E SE EU QUISER PARAR SOZINHO?
Existem diversos tipos de tratamento, tanto aqueles que não utilizam medicamentos, quanto aqueles que se baseiam no uso de medicamentos. Entretanto, aqui vão algumas dicas que são importantes para todos os fumantes que desejam parar de fumar (tanto “sozinho” quanto com ajuda):
– O principal a fazer é estabelecer uma data para parar de fumar (geralmente em duas semanas).
– Nesse período, já faça algumas mudanças: retire o cigarro de casa, do locarl de trabalho e do carro, e evite fumar nesses lugares; se possível, pare de comprar maços ou grandes quantidades de cigarro de uma vez: quanto menor for seu acesso ao cigarro, menos você vai fumar!
– Reveja suas tentativas anteriores: o que te ajudou? O que dificultou? E tente fazer planos de como agir se as dificuldades surgiremoutra vez.
– Recaídas do tabagismo ocorrem principalmente nas seguintes situações: (1) emoções negativas, como ansiedade, tristeza, irritação, tédio; (2) pressão para trabalhar rápido; (3) presença de outros fumantes; (4) uso de álcool. Portanto, evite essas situações de risco, e planeje como agir paradiminuir a chance de recair, se não for possível evitar tais situações.

COMO É O TRATAMENTO?
Existem diversos tipos de tratamento, tanto aqueles que não utilizam medicamentos, quanto aqueles que se baseiam no uso de medicamentos. Você pode escolher uma modalidade de tratamento, ou mesmo associar algum tratamento não medicamentoso com um medicamentoso. Para isso, é importante receber as orientações adequadas: procure um médico (preferencialmente um psiquiatra ou pneumologista, ou outro que tenha experiência em tratamento do tabagismo).

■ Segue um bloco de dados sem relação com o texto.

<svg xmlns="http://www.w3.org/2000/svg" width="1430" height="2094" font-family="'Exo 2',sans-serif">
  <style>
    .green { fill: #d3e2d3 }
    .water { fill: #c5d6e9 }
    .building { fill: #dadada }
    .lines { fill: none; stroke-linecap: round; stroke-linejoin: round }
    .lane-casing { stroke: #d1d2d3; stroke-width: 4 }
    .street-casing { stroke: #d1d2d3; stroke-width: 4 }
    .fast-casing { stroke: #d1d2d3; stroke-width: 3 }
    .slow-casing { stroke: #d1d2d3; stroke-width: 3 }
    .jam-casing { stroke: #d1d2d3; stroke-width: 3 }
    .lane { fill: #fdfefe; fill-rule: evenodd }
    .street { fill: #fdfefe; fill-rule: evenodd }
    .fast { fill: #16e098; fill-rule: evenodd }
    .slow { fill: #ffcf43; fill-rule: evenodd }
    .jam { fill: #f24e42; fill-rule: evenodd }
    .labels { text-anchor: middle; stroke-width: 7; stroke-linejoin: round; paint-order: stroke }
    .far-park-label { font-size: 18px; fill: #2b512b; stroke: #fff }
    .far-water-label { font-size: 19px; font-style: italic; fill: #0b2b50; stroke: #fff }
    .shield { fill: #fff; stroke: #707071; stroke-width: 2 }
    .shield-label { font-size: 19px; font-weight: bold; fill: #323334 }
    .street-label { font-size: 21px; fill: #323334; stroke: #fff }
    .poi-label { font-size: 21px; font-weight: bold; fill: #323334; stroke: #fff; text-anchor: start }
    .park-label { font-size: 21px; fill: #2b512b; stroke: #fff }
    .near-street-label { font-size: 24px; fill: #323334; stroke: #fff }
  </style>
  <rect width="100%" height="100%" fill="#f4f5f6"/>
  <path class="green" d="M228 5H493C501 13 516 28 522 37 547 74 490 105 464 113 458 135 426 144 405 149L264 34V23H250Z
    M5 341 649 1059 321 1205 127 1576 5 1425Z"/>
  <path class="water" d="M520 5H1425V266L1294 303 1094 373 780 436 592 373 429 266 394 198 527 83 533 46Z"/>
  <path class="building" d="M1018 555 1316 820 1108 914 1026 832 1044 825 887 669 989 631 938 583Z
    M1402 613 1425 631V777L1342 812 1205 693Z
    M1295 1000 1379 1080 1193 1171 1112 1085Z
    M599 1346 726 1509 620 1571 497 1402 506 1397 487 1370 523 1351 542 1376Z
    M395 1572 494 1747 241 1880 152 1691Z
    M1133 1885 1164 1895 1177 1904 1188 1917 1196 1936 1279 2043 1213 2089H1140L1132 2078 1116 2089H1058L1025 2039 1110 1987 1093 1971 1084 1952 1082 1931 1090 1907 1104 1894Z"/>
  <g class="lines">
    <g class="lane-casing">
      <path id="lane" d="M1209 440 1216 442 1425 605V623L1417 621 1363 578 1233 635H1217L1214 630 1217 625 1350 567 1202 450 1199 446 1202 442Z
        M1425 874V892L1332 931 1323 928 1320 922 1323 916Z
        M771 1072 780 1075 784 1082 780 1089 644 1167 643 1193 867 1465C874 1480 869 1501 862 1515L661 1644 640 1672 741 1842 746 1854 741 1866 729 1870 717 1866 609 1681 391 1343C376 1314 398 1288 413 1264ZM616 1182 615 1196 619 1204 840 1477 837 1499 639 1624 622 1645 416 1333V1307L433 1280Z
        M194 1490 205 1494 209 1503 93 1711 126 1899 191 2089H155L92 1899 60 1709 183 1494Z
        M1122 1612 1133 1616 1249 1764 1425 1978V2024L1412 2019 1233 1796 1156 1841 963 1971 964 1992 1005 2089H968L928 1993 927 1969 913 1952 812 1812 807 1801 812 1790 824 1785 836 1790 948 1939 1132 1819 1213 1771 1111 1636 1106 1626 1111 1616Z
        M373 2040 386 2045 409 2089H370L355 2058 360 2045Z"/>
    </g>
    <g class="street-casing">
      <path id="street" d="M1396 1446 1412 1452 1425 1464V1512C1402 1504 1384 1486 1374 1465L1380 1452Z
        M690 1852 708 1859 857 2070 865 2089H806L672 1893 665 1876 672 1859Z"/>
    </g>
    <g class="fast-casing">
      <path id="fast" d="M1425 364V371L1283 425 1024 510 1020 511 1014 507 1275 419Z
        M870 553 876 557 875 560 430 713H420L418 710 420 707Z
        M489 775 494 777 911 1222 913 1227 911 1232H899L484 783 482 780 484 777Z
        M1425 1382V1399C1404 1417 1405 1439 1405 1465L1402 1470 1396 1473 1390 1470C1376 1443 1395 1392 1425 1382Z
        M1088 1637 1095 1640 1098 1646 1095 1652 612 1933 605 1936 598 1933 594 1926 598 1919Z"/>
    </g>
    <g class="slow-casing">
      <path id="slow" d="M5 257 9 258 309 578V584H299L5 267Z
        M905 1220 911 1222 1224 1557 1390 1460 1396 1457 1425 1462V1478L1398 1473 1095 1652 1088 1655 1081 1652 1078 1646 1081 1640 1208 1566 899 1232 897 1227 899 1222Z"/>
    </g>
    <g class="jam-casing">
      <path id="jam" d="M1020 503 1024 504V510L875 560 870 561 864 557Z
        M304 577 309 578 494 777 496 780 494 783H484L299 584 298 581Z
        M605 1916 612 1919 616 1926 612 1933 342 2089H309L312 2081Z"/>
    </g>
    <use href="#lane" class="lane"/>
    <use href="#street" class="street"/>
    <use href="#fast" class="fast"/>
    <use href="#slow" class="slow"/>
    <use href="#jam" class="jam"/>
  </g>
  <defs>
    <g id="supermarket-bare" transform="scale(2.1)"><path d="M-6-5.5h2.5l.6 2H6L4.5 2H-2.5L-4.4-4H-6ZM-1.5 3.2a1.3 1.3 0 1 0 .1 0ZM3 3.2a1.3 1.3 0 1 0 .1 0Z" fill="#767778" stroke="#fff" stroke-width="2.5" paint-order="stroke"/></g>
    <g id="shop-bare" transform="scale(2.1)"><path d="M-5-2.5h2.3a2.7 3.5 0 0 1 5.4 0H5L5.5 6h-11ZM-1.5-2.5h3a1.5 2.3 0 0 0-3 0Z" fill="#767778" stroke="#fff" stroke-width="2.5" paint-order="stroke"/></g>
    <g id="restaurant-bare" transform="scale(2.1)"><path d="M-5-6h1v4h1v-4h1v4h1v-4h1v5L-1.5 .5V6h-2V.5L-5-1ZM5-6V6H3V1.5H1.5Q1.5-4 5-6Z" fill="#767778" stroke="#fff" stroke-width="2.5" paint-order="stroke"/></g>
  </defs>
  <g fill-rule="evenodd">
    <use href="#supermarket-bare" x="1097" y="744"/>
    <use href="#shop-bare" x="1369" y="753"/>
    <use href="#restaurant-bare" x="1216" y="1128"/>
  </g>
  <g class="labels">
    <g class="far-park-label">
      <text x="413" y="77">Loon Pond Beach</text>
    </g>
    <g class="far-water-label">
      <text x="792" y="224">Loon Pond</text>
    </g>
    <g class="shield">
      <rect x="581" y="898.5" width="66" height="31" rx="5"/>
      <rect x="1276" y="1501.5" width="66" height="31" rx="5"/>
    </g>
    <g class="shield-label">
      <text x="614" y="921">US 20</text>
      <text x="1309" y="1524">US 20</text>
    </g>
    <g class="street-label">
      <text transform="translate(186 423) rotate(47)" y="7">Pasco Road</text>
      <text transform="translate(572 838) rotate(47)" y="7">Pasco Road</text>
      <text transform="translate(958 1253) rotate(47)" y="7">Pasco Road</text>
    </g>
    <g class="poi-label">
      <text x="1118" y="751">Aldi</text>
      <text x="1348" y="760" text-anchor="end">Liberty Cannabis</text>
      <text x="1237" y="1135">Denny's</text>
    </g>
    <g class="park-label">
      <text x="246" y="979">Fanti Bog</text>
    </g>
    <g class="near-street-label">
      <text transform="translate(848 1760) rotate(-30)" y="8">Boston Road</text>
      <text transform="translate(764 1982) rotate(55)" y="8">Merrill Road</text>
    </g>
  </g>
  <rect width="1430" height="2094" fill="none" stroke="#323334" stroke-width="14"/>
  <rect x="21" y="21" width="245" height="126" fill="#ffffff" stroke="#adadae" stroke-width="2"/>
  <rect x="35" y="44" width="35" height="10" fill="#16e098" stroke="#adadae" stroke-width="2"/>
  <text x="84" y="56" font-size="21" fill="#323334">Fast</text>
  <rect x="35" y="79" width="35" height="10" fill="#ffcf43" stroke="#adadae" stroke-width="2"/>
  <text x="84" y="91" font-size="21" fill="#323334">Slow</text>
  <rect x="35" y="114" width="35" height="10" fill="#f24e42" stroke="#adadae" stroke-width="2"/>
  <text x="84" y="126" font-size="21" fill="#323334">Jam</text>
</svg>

Tratamentos sem medicamentos: Embora existam diversas possibilidades (acupuntura, filtros de nicotina, laser, material de auto-ajuda, grupos de ajuda-mútua semelhantes ao AA), os principais tipos de tratamentos não medicamentosos são o aconselhamento e a terapia cognitiva-comportamental, que são oferecidos por profissionais especializados (geralmente médicos ou psicólogos).
Tratamentos com medicamentos: O tratamento é com reposição de nicotina (adesivos ou gomas de mascar), medicações antidepressivas ou específicas para o tabagismo. Para obter o melhor resultado (mesmo para a terapia de reposição de nicotina),procure orientação e acompanhamento médico especializado. Se o tabagismo estiver associado a algum outro transtorno psiquiátrico (como a depressão, o alcoolismo ou transtornos de ansiedade), é muito importante o diagnóstico correto e o tratamento desse outro transtorno.